TASK INSTRUCTIONS:
Please give back all the records exactly, but keep the pictures out.

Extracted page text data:
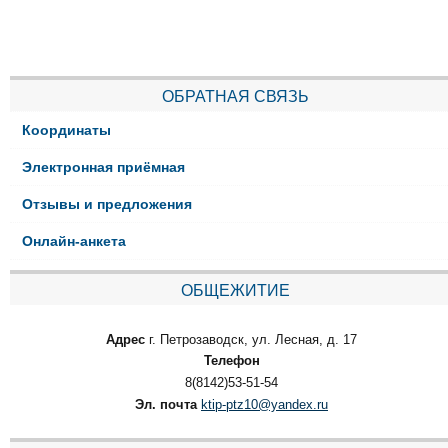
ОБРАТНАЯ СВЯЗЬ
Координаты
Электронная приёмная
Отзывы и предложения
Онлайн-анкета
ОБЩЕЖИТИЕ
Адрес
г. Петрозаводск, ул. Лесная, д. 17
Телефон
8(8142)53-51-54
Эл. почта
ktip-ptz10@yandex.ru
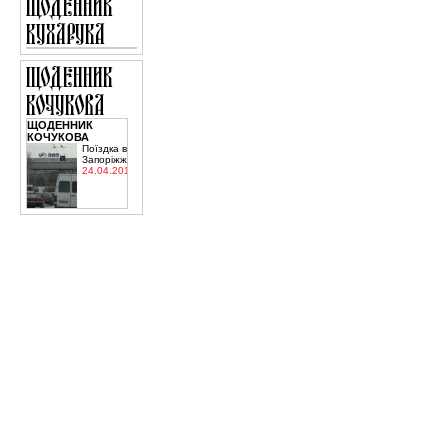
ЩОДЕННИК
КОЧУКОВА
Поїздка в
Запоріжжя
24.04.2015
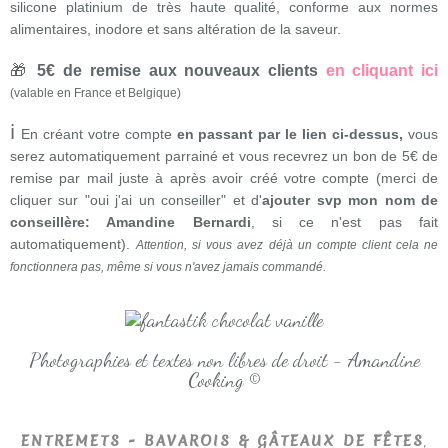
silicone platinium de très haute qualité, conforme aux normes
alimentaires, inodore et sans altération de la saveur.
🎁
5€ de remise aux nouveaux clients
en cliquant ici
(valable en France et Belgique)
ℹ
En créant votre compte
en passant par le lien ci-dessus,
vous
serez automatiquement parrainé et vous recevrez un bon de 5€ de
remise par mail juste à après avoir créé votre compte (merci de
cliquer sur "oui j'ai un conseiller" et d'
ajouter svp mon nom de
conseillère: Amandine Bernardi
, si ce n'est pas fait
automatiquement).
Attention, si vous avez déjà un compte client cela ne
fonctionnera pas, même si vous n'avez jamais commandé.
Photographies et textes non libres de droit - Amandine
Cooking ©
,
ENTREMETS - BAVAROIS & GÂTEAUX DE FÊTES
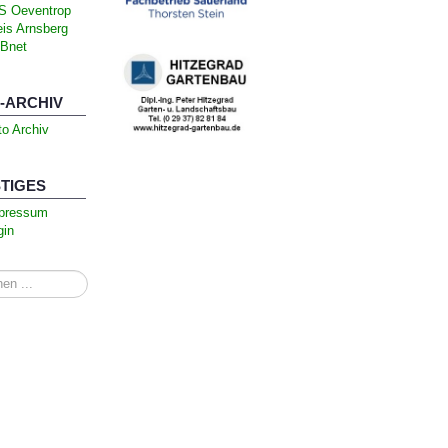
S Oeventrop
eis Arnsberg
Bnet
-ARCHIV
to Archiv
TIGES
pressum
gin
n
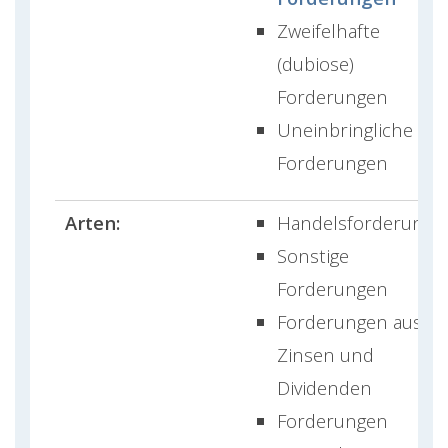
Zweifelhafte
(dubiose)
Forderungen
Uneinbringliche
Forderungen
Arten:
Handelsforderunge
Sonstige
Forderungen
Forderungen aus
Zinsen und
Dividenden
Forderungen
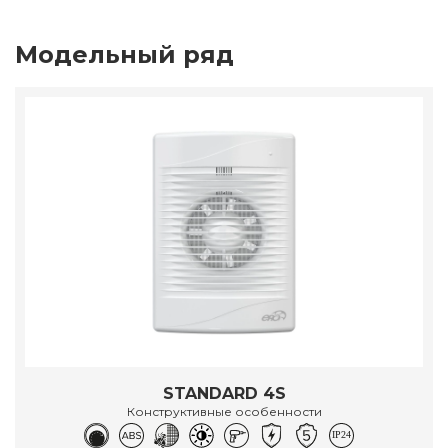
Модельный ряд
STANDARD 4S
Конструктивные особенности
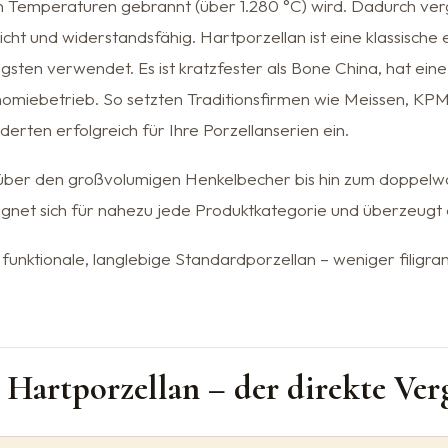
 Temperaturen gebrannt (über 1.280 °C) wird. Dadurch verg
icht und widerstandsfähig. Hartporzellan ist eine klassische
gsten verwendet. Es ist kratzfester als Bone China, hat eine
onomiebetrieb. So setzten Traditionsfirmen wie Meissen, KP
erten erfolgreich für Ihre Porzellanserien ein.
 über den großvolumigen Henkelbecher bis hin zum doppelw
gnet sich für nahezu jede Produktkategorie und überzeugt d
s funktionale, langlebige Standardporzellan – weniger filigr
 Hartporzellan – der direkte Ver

ANSWER SPACE:
ОБРАТНАЯ СВЯЗЬ
Координаты
Электронная приёмная
Отзывы и предложения
Онлайн-анкета
ОБЩЕЖИТИЕ
Адрес
г. Петрозаводск, ул. Лесная, д. 17
Телефон
8(8142)53-51-54
Эл. почта
ktip-ptz10@yandex.ru
ЩОДЕННИК
КОЧУКОВА
Поїздка в
Запоріжжя
24.04.2015
silicone platinium de très haute qualité, conforme aux normes
alimentaires, inodore et sans altération de la saveur.
🎁
5€ de remise aux nouveaux clients
en cliquant ici
(valable en France et Belgique)
ℹ
En créant votre compte
en passant par le lien ci-dessus,
vous
serez automatiquement parrainé et vous recevrez un bon de 5€ de
remise par mail juste à après avoir créé votre compte (merci de
cliquer sur "oui j'ai un conseiller" et d'
ajouter svp mon nom de
conseillère: Amandine Bernardi
, si ce n'est pas fait
automatiquement).
Attention, si vous avez déjà un compte client cela ne
fonctionnera pas, même si vous n'avez jamais commandé.
Photographies et textes non libres de droit - Amandine
Cooking ©
,
ENTREMETS - BAVAROIS & GÂTEAUX DE FÊTES
S Oeventrop
eis Arnsberg
Bnet
-ARCHIV
to Archiv
TIGES
pressum
gin
n
Zweifelhafte
(dubiose)
Forderungen
Uneinbringliche
Forderungen
Arten:
Handelsforderunge
Sonstige
Forderungen
Forderungen aus
Zinsen und
Dividenden
Forderungen
Модельный ряд
STANDARD 4S
Конструктивные особенности
 Temperaturen gebrannt (über 1.280 °C) wird. Dadurch verg
icht und widerstandsfähig. Hartporzellan ist eine klassische
gsten verwendet. Es ist kratzfester als Bone China, hat eine
onomiebetrieb. So setzten Traditionsfirmen wie Meissen, KP
erten erfolgreich für Ihre Porzellanserien ein.
 über den großvolumigen Henkelbecher bis hin zum doppelw
gnet sich für nahezu jede Produktkategorie und überzeugt d
s funktionale, langlebige Standardporzellan – weniger filigr
 Hartporzellan – der direkte Ver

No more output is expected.